- **Description of the task**:
Look below for the line holding "coffee table: present" and the line holding "remote control: present [433,716,597,771]". Repeat those two and everything between, exactly.

#### Exercise input

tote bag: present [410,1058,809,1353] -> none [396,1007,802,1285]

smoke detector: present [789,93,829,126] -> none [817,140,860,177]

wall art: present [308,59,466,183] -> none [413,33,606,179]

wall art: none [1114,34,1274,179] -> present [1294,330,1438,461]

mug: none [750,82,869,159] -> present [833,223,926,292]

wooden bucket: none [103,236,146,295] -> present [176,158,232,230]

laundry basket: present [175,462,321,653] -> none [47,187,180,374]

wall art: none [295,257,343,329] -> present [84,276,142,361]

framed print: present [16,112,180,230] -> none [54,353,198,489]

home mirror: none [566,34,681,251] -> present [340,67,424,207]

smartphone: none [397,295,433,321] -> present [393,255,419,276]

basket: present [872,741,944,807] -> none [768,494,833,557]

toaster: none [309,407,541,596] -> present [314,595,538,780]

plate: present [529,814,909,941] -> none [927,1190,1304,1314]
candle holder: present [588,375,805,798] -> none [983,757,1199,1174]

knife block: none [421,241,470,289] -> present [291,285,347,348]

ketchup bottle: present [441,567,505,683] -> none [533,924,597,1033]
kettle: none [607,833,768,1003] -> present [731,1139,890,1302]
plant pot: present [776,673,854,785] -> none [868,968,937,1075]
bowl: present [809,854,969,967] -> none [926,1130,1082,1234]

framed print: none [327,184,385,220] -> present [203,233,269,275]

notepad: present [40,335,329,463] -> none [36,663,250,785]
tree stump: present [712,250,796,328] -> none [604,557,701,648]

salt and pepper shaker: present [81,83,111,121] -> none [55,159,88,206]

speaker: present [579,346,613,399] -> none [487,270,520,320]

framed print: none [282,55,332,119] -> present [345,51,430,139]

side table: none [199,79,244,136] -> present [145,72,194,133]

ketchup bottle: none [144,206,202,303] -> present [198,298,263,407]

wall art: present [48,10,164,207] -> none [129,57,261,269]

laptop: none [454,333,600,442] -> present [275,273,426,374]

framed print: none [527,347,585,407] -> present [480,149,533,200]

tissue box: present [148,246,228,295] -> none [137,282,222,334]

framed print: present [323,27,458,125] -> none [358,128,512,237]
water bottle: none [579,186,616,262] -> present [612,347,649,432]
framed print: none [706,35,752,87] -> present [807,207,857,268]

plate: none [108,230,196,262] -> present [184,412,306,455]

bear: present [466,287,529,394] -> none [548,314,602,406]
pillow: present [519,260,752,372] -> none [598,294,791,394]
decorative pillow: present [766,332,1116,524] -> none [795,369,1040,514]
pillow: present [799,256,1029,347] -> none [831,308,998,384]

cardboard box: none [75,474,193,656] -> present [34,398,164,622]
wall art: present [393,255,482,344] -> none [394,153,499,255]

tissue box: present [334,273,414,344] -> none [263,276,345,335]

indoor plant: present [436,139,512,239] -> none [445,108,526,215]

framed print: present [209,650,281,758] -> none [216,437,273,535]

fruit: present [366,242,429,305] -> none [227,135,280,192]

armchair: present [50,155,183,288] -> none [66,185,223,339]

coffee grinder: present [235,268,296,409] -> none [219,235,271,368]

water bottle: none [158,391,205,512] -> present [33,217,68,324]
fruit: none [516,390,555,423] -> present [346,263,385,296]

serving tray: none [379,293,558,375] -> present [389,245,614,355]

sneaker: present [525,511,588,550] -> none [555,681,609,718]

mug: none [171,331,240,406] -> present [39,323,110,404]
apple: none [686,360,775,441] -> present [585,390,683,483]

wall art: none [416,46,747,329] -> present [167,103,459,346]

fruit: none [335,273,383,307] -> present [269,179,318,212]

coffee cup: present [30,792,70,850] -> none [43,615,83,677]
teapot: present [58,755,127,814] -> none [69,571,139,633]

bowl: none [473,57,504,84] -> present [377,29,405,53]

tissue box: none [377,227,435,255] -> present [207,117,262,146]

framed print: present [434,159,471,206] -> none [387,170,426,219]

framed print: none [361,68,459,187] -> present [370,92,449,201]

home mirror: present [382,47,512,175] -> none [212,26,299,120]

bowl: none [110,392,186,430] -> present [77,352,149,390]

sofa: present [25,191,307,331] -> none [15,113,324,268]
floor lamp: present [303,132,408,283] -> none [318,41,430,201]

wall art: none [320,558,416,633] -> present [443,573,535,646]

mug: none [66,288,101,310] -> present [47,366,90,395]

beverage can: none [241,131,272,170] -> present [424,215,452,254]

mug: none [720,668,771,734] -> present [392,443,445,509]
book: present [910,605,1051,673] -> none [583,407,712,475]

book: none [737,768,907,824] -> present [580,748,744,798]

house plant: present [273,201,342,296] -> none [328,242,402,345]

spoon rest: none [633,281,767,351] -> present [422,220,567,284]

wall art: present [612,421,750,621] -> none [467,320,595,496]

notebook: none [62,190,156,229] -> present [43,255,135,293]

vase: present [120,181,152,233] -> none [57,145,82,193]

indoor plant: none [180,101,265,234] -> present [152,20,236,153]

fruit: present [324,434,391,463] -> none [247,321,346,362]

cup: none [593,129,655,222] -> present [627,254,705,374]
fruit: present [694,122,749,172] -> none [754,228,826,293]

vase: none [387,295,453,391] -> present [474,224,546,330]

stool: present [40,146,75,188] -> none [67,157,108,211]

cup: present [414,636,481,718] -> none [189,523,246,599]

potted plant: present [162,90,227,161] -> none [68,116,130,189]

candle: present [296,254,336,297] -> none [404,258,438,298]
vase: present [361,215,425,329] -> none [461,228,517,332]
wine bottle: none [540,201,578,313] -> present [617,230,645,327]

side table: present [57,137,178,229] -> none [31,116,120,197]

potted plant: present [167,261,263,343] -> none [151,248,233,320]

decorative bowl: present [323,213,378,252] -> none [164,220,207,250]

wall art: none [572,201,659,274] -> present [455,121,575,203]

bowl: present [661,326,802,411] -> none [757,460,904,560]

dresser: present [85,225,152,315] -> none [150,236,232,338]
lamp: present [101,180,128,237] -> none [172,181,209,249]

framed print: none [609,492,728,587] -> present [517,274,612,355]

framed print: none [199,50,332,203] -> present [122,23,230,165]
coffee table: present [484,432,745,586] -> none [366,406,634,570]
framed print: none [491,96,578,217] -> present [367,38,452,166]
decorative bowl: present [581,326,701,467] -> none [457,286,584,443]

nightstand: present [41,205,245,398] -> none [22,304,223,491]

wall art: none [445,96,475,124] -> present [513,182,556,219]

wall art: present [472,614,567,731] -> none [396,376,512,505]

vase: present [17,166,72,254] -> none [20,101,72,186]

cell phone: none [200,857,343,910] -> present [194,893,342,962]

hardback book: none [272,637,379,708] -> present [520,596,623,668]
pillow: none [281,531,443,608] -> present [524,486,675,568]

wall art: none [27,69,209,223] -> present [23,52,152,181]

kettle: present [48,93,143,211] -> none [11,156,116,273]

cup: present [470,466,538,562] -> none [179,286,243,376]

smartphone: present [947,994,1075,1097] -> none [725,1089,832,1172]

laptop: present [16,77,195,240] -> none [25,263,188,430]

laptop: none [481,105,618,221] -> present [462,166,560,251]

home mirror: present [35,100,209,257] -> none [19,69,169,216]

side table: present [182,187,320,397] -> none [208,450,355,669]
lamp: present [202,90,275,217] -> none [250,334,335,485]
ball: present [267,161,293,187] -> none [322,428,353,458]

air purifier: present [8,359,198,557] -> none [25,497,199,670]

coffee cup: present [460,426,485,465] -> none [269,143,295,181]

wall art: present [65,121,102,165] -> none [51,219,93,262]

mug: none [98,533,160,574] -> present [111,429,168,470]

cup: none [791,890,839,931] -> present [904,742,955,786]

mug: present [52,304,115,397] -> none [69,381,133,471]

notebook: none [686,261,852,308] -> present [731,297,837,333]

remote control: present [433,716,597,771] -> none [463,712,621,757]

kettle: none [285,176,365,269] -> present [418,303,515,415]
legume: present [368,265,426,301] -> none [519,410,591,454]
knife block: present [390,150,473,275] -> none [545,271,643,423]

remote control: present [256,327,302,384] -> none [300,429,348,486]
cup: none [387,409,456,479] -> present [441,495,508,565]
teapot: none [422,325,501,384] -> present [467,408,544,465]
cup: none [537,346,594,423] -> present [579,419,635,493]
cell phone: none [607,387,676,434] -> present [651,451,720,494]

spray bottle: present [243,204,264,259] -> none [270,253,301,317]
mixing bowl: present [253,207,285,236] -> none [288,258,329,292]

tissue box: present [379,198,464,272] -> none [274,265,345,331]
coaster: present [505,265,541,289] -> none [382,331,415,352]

########

- **Solution**:
coffee table: present [484,432,745,586] -> none [366,406,634,570]
framed print: none [491,96,578,217] -> present [367,38,452,166]
decorative bowl: present [581,326,701,467] -> none [457,286,584,443]

nightstand: present [41,205,245,398] -> none [22,304,223,491]

wall art: none [445,96,475,124] -> present [513,182,556,219]

wall art: present [472,614,567,731] -> none [396,376,512,505]

vase: present [17,166,72,254] -> none [20,101,72,186]

cell phone: none [200,857,343,910] -> present [194,893,342,962]

hardback book: none [272,637,379,708] -> present [520,596,623,668]
pillow: none [281,531,443,608] -> present [524,486,675,568]

wall art: none [27,69,209,223] -> present [23,52,152,181]

kettle: present [48,93,143,211] -> none [11,156,116,273]

cup: present [470,466,538,562] -> none [179,286,243,376]

smartphone: present [947,994,1075,1097] -> none [725,1089,832,1172]

laptop: present [16,77,195,240] -> none [25,263,188,430]

laptop: none [481,105,618,221] -> present [462,166,560,251]

home mirror: present [35,100,209,257] -> none [19,69,169,216]

side table: present [182,187,320,397] -> none [208,450,355,669]
lamp: present [202,90,275,217] -> none [250,334,335,485]
ball: present [267,161,293,187] -> none [322,428,353,458]

air purifier: present [8,359,198,557] -> none [25,497,199,670]

coffee cup: present [460,426,485,465] -> none [269,143,295,181]

wall art: present [65,121,102,165] -> none [51,219,93,262]

mug: none [98,533,160,574] -> present [111,429,168,470]

cup: none [791,890,839,931] -> present [904,742,955,786]

mug: present [52,304,115,397] -> none [69,381,133,471]

notebook: none [686,261,852,308] -> present [731,297,837,333]

remote control: present [433,716,597,771] -> none [463,712,621,757]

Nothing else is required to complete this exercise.